Some limitations of this study should be taken into consideration. The main limitation was that this was a retrospective observational study. In addition, sorting out a certain group of patients that have doubtful criteria for sepsis diagnosis and CRP below a certain threshold might impose a selection bias. However, all patients who met the inclusion criteria were admitted to the hospital in the context of suspicious clinical images, regardless of their CRP values, and all CRP measurements were conducted in a single lab using the same laboratory method. In addition, some possible confounders of CRP levels were not recorded in our database such as race. In our subsequent studies, we wish to evaluate these prospectively. Another limitation was the possibility of losing the significance of the association between the CRP values and the mortality rates due to other confounders in the regression model.
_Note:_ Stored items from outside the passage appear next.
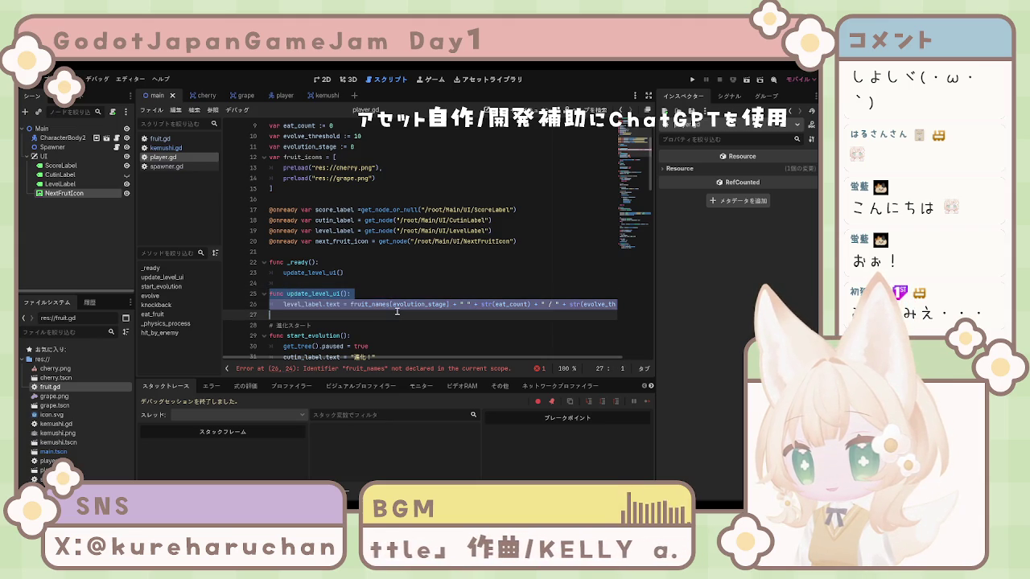
# Paste the new update_level_ui body (eat_count / evolve_threshold label, fruit_icons texture) and delete blank line 27
pyautogui.write('func update_level_ui(): \tlevel_label.text = str(eat_count) + " / " + str(evolve_threshold)  \tnext_fruit_icon.texture = fruit_icons[evolution_stage]')
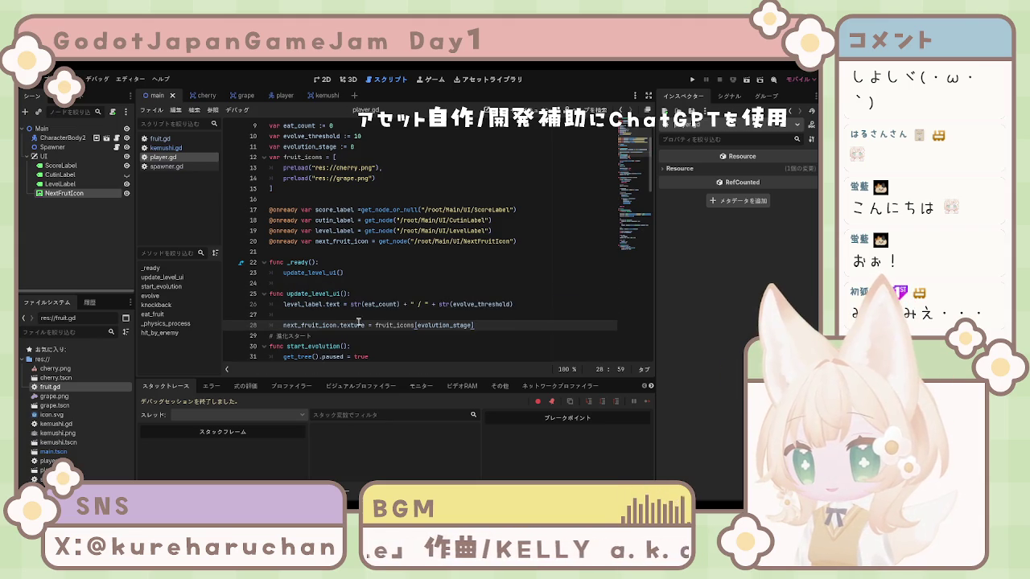
pyautogui.press('Return')
pyautogui.press('BackSpace')
pyautogui.press('BackSpace')
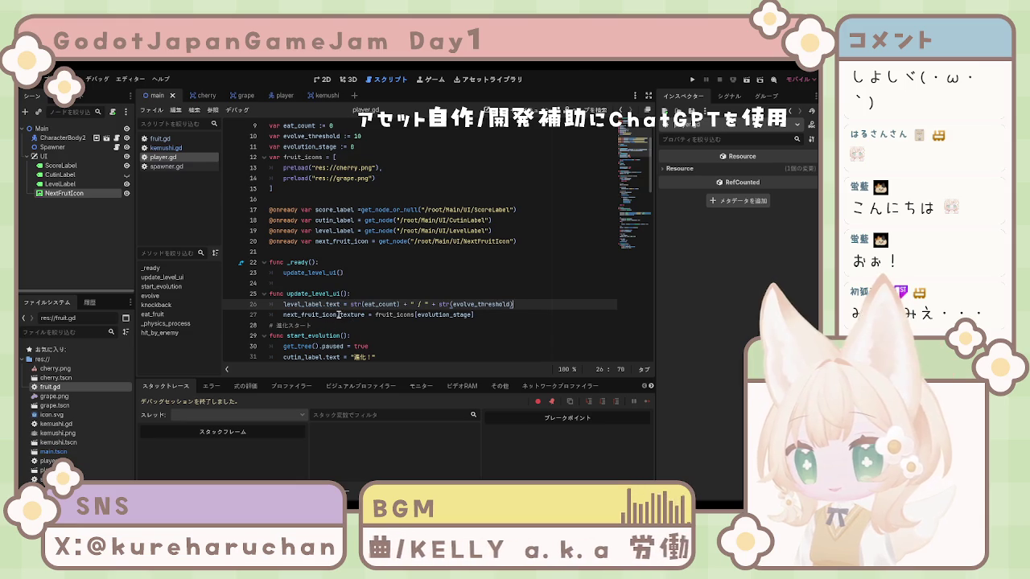
pyautogui.click(272, 315)
pyautogui.click(357, 315)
We can conclude that the appearance of a significant inflammatory burst in patients who are admitted to the Department of Internal Medicine is associated with a worse prognosis, and the possible existence of an ongoing acute infection should be taken into consideration. A first apparently normal CRP concentration should be followed by additional tests to exclude serious medical conditions with poor prognosis. Clinicians should not make any firm prognostic conclusions before additional tests are performed in these special populations.